本当の意味での競技復帰には、筋力・関節の動き(可動域)・バランス感覚(固有感覚)の回復が必要不可欠です。
炎症期(受傷直後〜3日程度)
・腫れと痛みを抑えることが最優先です。
・RICE処置(Rest:安静、Ice:冷却、Compression:圧迫、Elevation:挙上)を徹底。
・無理に動かさず、足を心臓より高く上げて安静に。
修復期(3日〜2週間)
・痛みが和らいできたら、軽い可動域トレーニングを始めます。
・タオルギャザー(足指でタオルをたぐり寄せる)、足首回し、軽いストレッチで柔軟性を取り戻します。
・荷重練習も、最初は両足 → 片足と徐々に進めていきます。
回復期(2〜4週間)
・ふくらはぎや足首周囲の筋力強化(カーフレイズ、チューブ抵抗運動など)を行います。

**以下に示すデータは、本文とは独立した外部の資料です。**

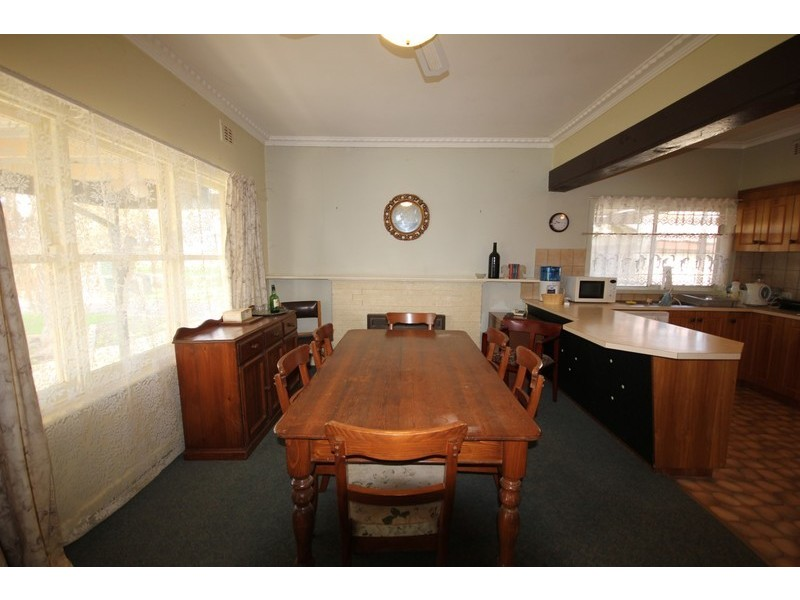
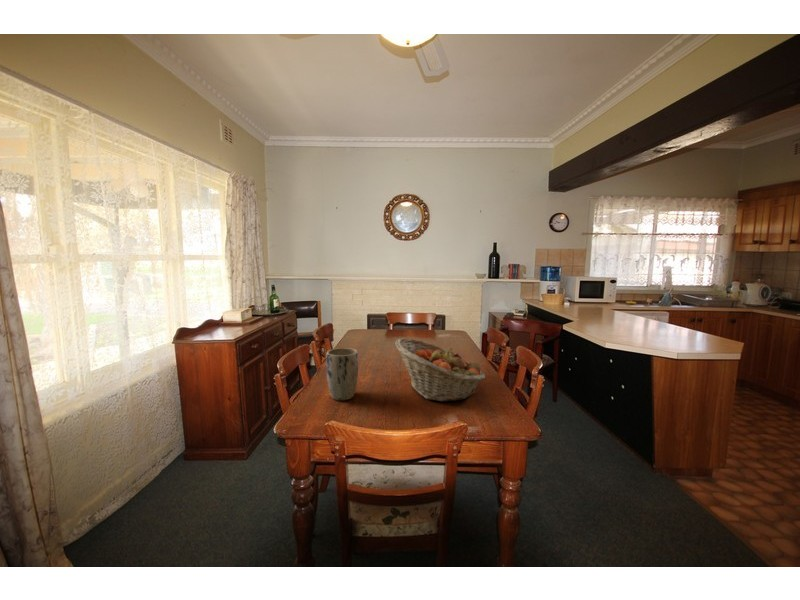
+ fruit basket [394,337,486,403]
+ plant pot [325,347,359,401]
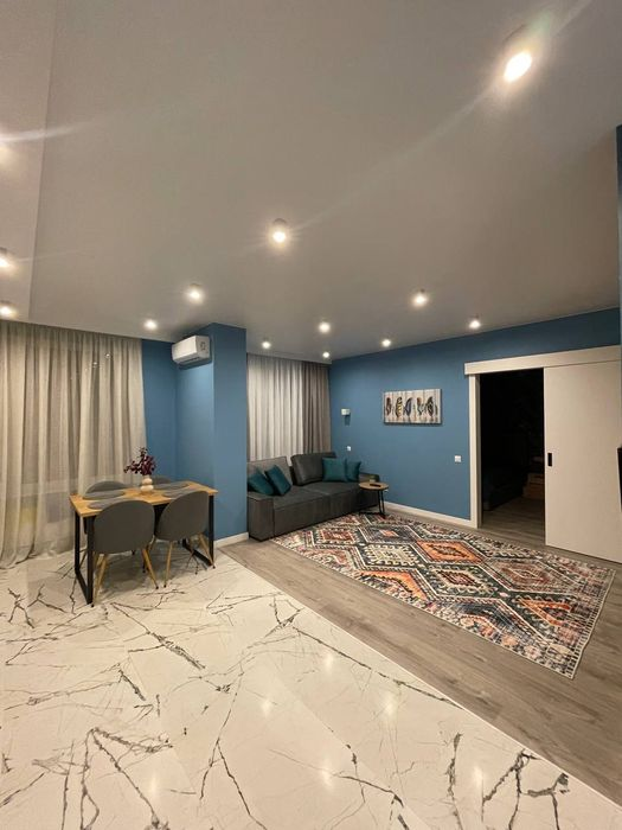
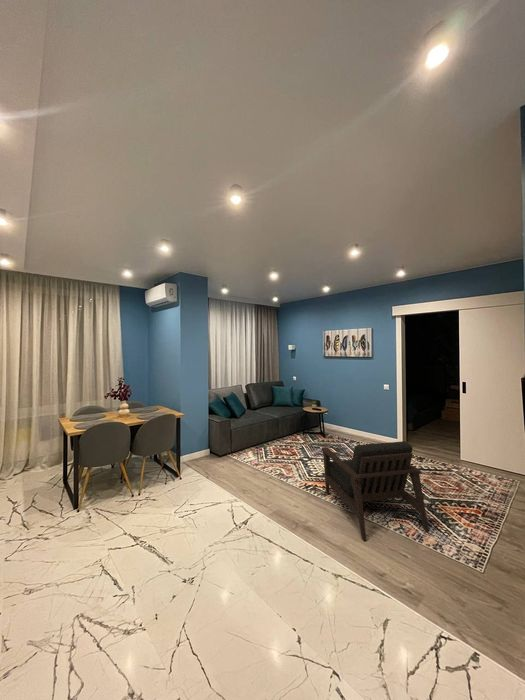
+ armchair [320,440,430,542]
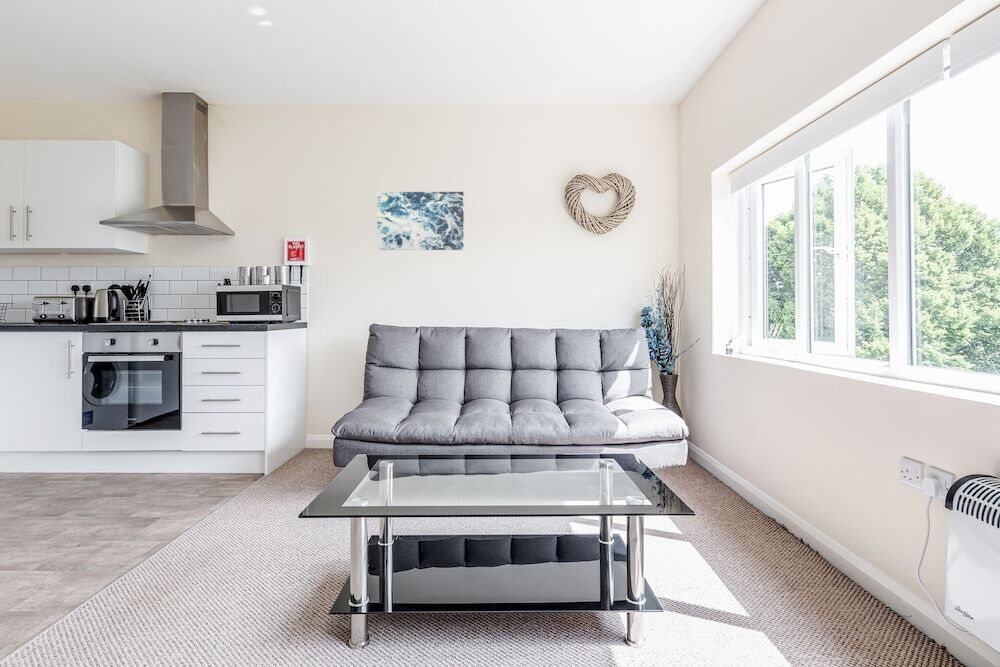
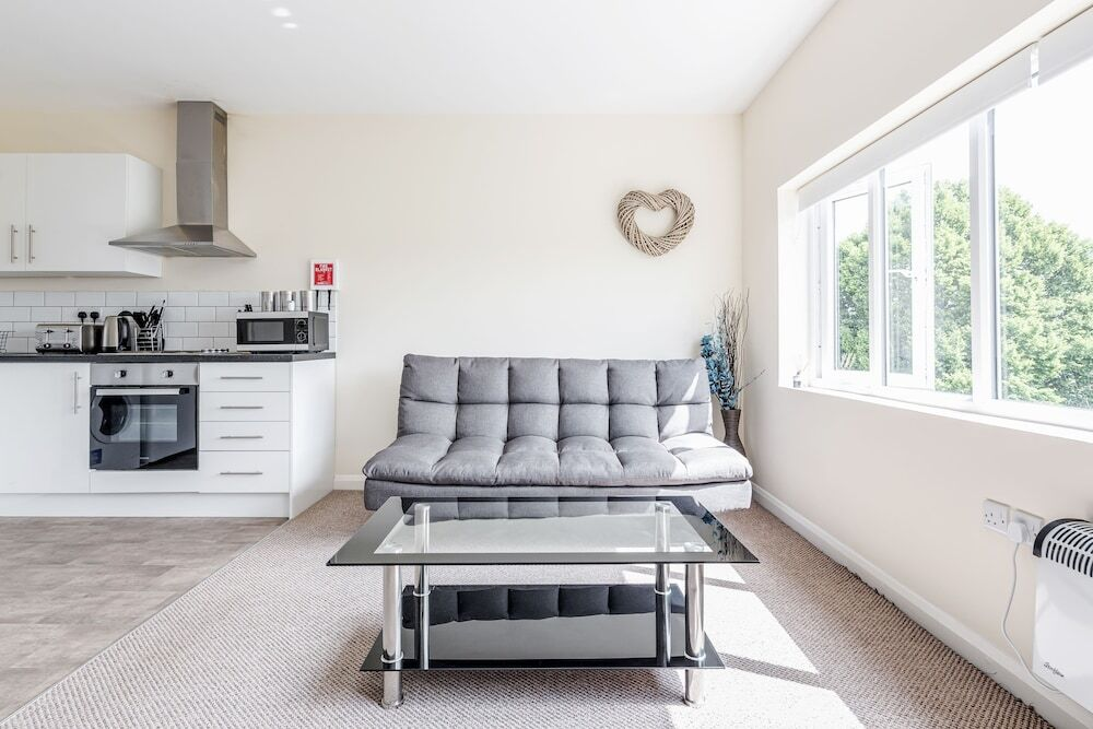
- wall art [376,191,465,251]
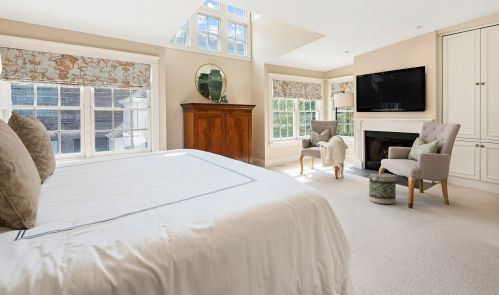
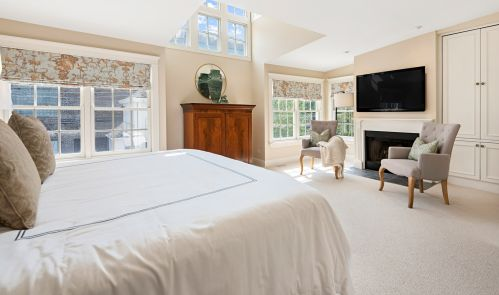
- basket [368,172,397,205]
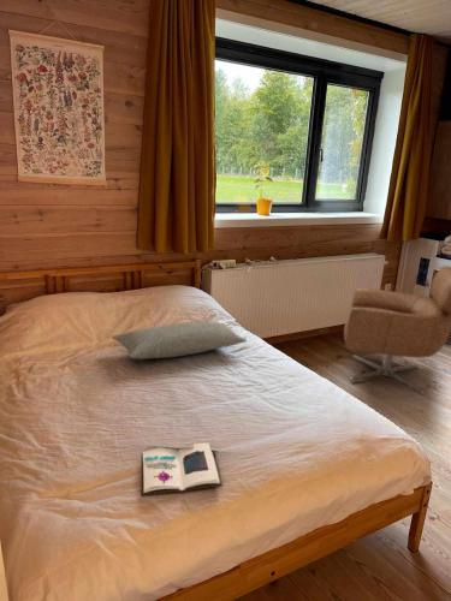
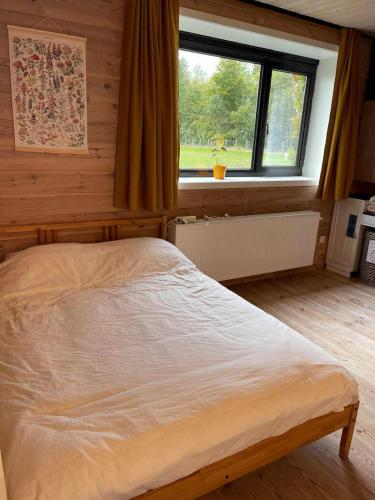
- pillow [111,320,248,361]
- chair [343,266,451,395]
- book [140,441,224,498]
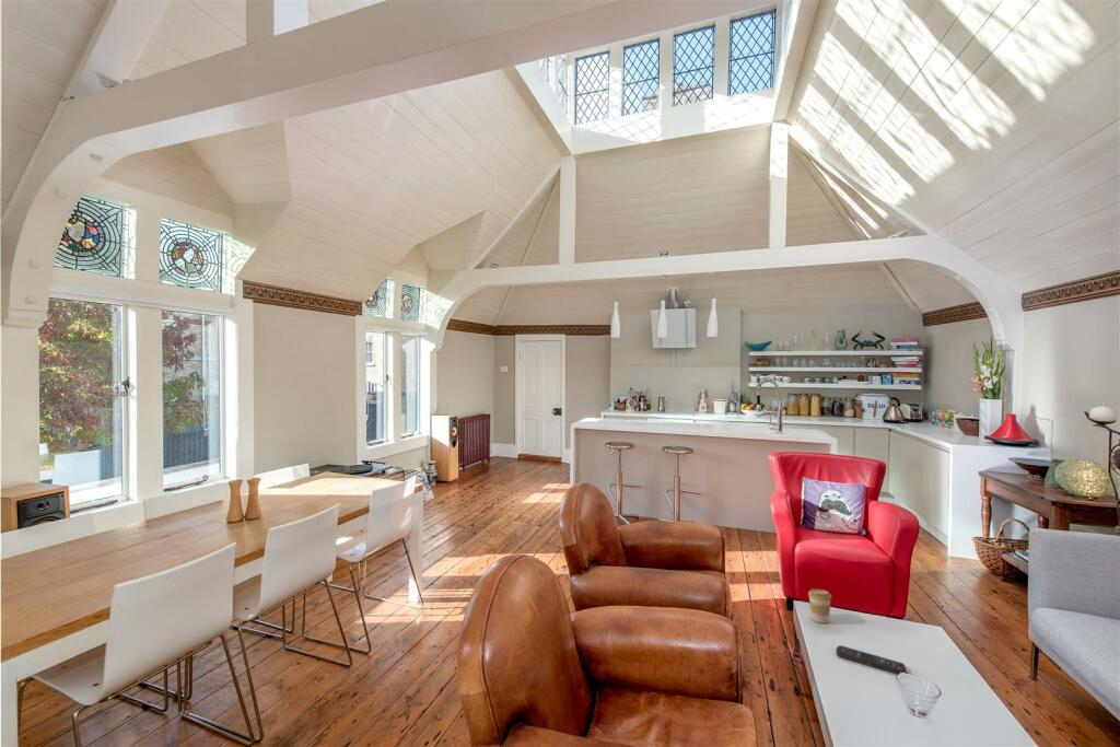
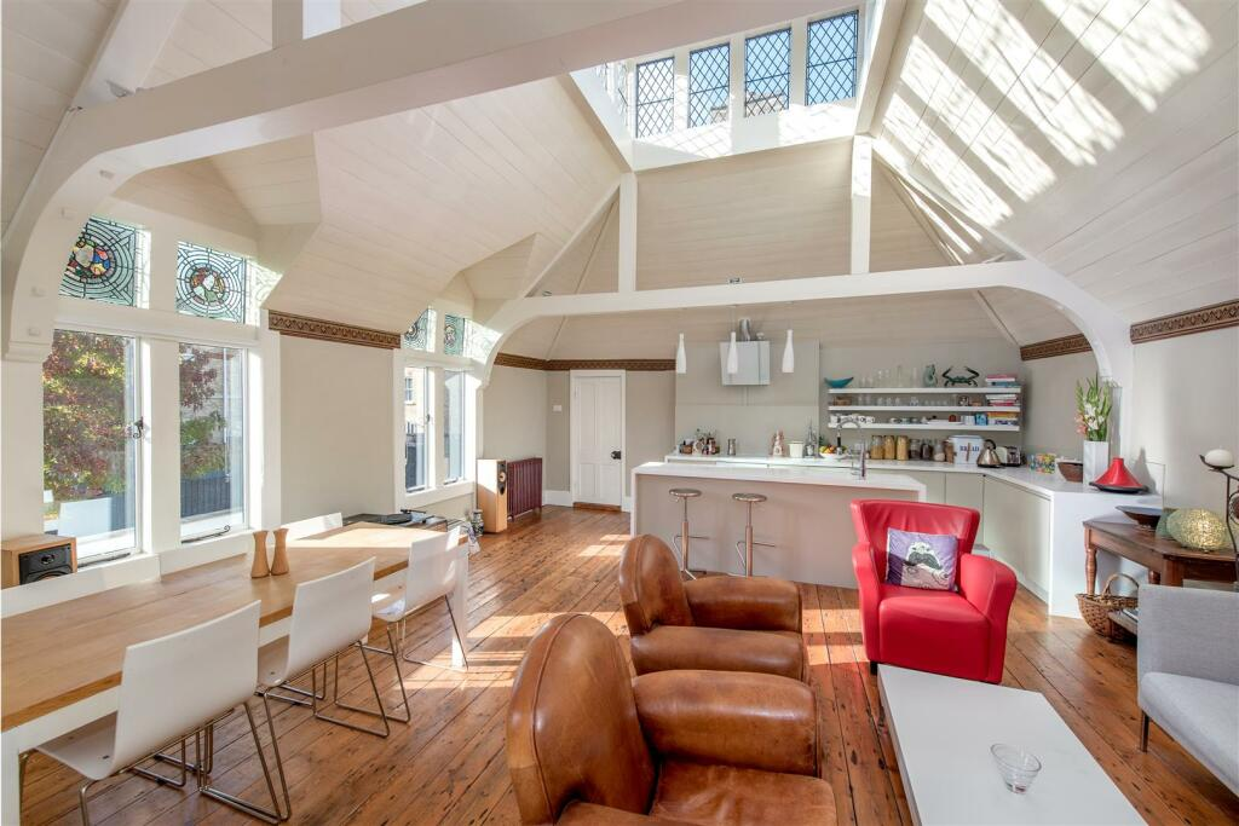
- coffee cup [807,588,832,625]
- remote control [836,644,908,675]
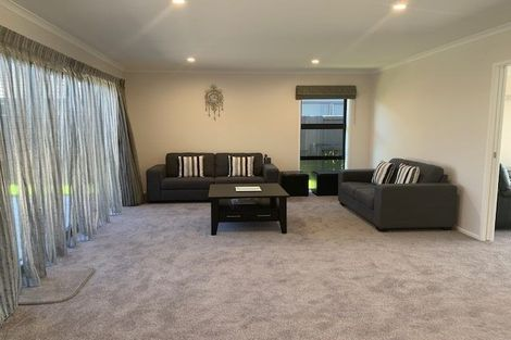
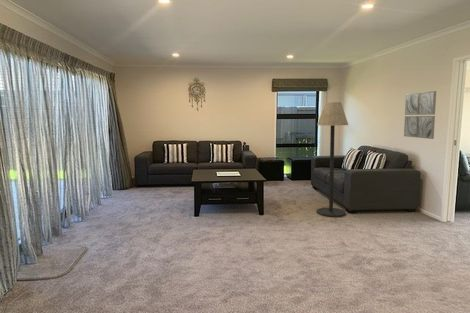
+ wall art [403,90,437,140]
+ floor lamp [316,101,349,218]
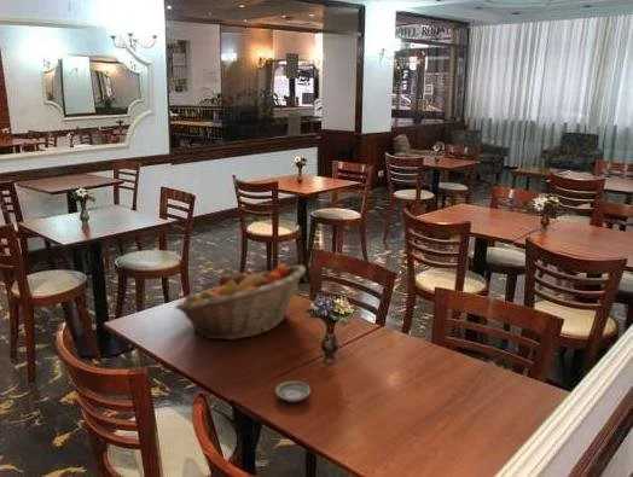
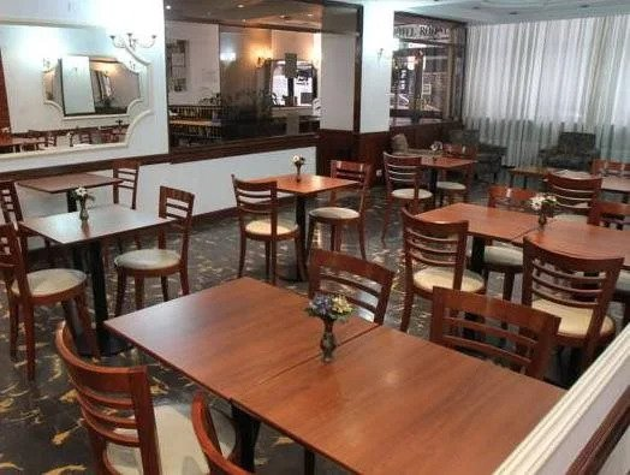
- saucer [274,380,312,403]
- fruit basket [174,263,307,341]
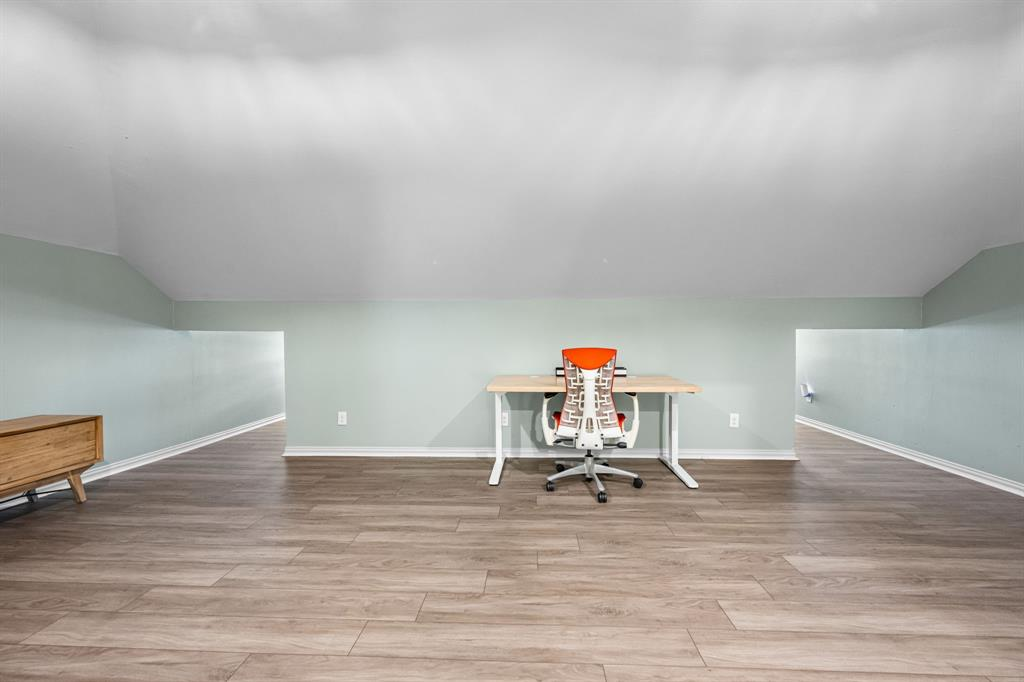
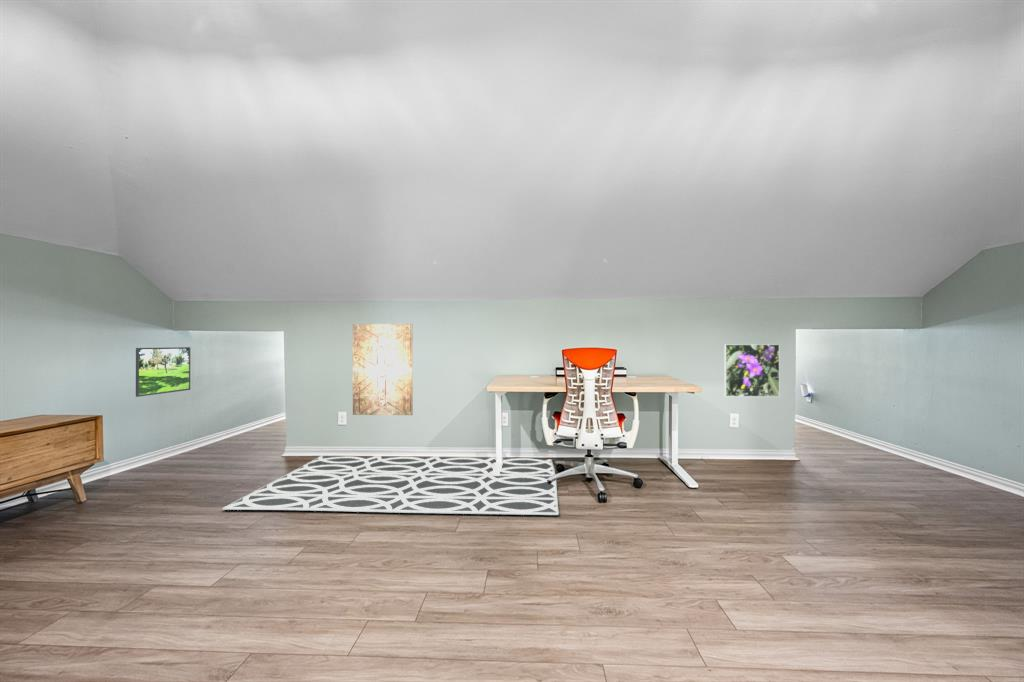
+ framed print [723,343,781,398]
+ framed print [135,346,191,398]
+ rug [221,455,560,516]
+ wall art [352,323,414,416]
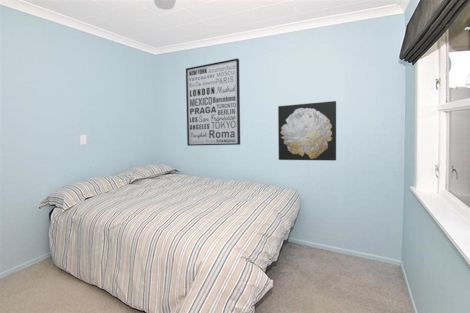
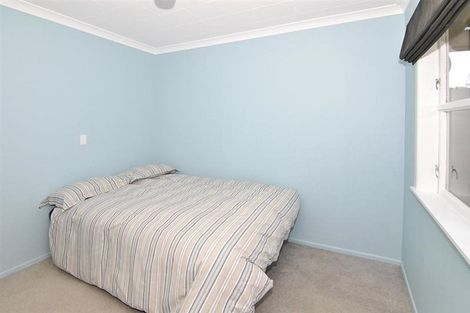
- wall art [185,57,241,147]
- wall art [277,100,337,162]
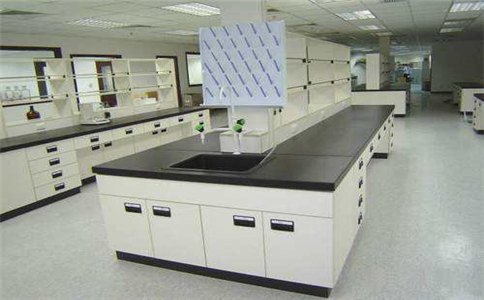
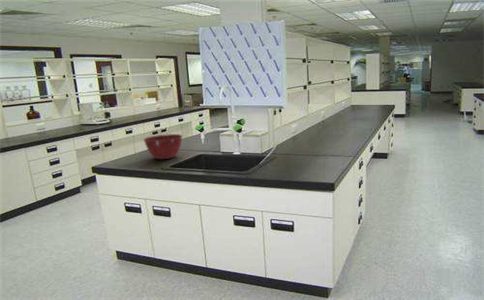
+ mixing bowl [142,133,183,160]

・バランス練習(片脚立ち、不安定マットでの荷重練習など)を通して固有感覚を回復。
・サッカー特有の動作(サイドステップ、切り返し、パス・トラップ動作)も、段階的に再現していきます。
復帰判断
以下の条件をすべてクリアして、初めて“復帰OK”のサインです。
・足首の可動域に左右差がない
・走る・ジャンプ
・切り返しをしても痛みや不安がない
・片脚で目を閉じて10秒以上バランスを保てる
・監督・トレーナー
・医療者と相談しながら判断する
【再発を防ぐには?】3つの具体的な習慣
足首の捻挫は「一度やったらクセになる」とよく言われます。 これは単なる噂ではなく、靱帯が一度伸びると関節の安定性が下がり、感覚も鈍くなるため、実際に再発率は高くなります。
だからこそ、復帰後も意識した習慣づけが重要です。
ウォーミングアップとストレッチの質を上げる
サッカーでは、アップ不足の状態で試合に入ると、足首への負担が一気に高まります。 静的ストレッチだけでなく、動的ストレッチ(ダイナミックストレッチ)を取り入れるのがポイントです。
おすすめ動作
- アキレス腱・ふくらはぎ・足裏のストレッチ
- 足首の回旋運動(前後・左右・内外旋)
- その場ジャンプやスキップで神経のスイッチを入れる
「ちゃんとストレッチしたつもりでも、動けなかった…」という選手は、体を“止めた状態”でしか伸ばしていないことが多いです。
実際の動きに近づけることを意識してみましょう。
バランストレーニングで“感覚”を鍛える
足首の安定性は、筋力だけでなく「どれだけ素早く危険を察知できるか(固有感覚)」も非常に重要です。
おすすめトレーニング
- 片脚立ち(目を閉じて10秒以上)
- バランスボードやエアクッション上でのパス練習
- 不安定な足場でジャンプ→着地動作
「階段を下りるのが怖くなくなった」「プレー中の一瞬のズレにも反応できるようになった」——そう話す選手も多くいます。
テーピング・サポーターの“正しい付き合い方”
サポーターやテーピングは、心の安心にもつながります。 ただし、ずっと頼りきりになると、足首の本来の機能が弱くなってしまうため、段階的に“卒業”することが目標です。
使用ルールの目安
- 試合や強度の高い練習時のみ使用
- 日常練習ではなるべく使わず、自分の筋力と感覚で支える
- テーピングの巻き方を医療スタッフに教わって正しく使う
サポーターは「助け」ではなく「補助輪」。
最終的には自分の足でしっかりと立てるようにすることがゴールです。
最後に:ケガを“学び”に変える時間
「ケガをしたことで、自分の体と向き合うようになった」 ——そう話してくれた患者さんもいます。
足首の捻挫は避けられないこともありますが、そのあとの行動で将来のプレーが大きく変わります。
焦らず、正しいリハビリと習慣で、“ケガからの学び”を力に変えていきましょう。
私たちも、全力であなたの復帰と成長をサポートしていきます。